**Short exercise A**
Transcribe a portion of the commentary below, beginning at the words "1. So politicians" and stopping after the words "decided to ‘unlook’.".
**Short exercise B**
Answer these questions using the commentary below.
(i) According to the opening sentence, in whose vicinity was it once unheard of for a judicial officer to be found?
(ii) What response to the politicians does the commentary attribute to His Lordship?
(iii) Which Act contains sections 98A and 126?

**Supplied passage**
----

Maybe I am a little old school but I know that before now, it was unheard of that a judicial officer would be found in the same vicinity as a litigant (or person remotely connected to the litigant) in a pending litigation.

Except His Lordship is suggesting that politicians routinely visit all his other learned brothers to discuss pending matters, I don’t see how that is a brilliant excuse for his current travails.

  1. So politicians walked into His Lordship’s home, offered him a bribe to secure his assistance to influence a decision that might be assigned to him and His Lordship’s best response was ‘it doesn’t lie within my power to grant your request’. The law resides in His Lordship’s bosom and His Lordship knows or ought to know that the alleged conducts of Rotimi and Umanna amounted to criminal conducts contrary to sections 98A and 126 of the Criminal Code Act. The punishment in each of those sections are 7 years each. Had His Lordship complied with the provisions of our law and arrested (or caused to be arrested) the named politicians, the courts would have been able to try and sentence them appropriately. Our country would have been rid of at least two corrupt people for at least 14 years. No, His Lordship decided to ‘unlook’.

----

**Extracted records**
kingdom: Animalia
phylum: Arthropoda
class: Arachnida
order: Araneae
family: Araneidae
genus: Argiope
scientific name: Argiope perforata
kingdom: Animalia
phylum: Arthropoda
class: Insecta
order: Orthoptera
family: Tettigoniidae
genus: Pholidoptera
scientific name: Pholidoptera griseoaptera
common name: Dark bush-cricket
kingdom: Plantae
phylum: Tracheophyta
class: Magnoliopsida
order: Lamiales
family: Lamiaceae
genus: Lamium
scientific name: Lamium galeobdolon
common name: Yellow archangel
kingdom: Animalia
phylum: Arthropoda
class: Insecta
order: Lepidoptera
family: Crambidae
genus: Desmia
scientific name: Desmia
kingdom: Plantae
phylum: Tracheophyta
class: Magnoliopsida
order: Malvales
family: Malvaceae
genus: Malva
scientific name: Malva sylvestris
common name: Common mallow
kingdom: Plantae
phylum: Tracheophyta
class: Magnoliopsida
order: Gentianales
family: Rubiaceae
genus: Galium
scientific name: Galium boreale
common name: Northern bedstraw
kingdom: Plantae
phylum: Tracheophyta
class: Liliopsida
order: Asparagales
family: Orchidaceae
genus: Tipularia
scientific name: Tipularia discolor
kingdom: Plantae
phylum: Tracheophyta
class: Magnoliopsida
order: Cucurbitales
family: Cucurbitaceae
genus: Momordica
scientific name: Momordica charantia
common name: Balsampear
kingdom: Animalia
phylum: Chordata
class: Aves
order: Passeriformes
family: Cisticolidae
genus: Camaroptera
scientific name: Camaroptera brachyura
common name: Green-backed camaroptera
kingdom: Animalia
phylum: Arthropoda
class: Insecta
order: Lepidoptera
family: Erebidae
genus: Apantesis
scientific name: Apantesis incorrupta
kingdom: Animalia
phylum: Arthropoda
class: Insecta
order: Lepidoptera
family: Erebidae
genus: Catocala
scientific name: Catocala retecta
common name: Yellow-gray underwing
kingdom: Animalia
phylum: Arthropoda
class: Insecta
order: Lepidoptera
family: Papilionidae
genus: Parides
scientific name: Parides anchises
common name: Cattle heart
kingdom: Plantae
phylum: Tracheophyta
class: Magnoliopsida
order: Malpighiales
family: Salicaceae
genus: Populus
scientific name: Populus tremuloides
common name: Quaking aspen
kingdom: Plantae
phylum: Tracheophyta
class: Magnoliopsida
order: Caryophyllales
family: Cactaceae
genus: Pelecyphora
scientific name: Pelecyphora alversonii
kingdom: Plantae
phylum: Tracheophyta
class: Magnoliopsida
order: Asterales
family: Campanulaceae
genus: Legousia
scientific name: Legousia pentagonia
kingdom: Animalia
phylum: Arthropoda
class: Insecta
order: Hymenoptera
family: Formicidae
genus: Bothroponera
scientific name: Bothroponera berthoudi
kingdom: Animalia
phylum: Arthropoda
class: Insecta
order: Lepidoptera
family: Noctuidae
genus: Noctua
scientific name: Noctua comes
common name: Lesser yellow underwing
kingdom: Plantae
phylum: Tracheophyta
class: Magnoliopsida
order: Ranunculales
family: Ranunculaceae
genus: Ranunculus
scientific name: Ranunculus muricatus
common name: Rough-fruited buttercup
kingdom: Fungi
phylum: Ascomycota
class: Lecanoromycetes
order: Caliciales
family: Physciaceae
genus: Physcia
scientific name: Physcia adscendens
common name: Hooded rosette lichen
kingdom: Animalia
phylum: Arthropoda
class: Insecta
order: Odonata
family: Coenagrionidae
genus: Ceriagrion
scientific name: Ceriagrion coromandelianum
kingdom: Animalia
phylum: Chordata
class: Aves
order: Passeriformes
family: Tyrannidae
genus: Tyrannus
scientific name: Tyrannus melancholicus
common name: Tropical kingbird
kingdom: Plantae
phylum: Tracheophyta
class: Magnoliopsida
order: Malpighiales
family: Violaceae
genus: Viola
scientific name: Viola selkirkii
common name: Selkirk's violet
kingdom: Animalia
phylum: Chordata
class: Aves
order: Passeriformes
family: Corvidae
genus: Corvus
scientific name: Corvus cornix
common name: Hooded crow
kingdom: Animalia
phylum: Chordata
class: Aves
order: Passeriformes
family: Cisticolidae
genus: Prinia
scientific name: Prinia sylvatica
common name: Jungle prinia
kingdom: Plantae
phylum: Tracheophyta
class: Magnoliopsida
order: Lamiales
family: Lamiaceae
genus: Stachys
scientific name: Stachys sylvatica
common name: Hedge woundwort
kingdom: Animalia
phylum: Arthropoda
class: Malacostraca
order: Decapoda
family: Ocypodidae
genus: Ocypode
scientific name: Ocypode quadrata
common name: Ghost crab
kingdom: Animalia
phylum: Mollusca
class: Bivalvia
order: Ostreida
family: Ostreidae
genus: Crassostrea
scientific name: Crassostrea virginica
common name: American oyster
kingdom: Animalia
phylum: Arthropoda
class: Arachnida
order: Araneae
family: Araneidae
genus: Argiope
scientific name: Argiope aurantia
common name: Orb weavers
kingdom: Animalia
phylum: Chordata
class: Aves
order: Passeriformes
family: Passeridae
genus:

----

**Correct response A**
1. So politicians walked into His Lordship’s home, offered him a bribe to secure his assistance to influence a decision that might be assigned to him and His Lordship’s best response was ‘it doesn’t lie within my power to grant your request’. The law resides in His Lordship’s bosom and His Lordship knows or ought to know that the alleged conducts of Rotimi and Umanna amounted to criminal conducts contrary to sections 98A and 126 of the Criminal Code Act. The punishment in each of those sections are 7 years each. Had His Lordship complied with the provisions of our law and arrested (or caused to be arrested) the named politicians, the courts would have been able to try and sentence them appropriately. Our country would have been rid of at least two corrupt people for at least 14 years. No, His Lordship decided to ‘unlook’.

**Correct response B**
(i) A litigant, or a person remotely connected to the litigant, in a pending litigation.
(ii) 'it doesn't lie within my power to grant your request'
(iii) The Criminal Code Act.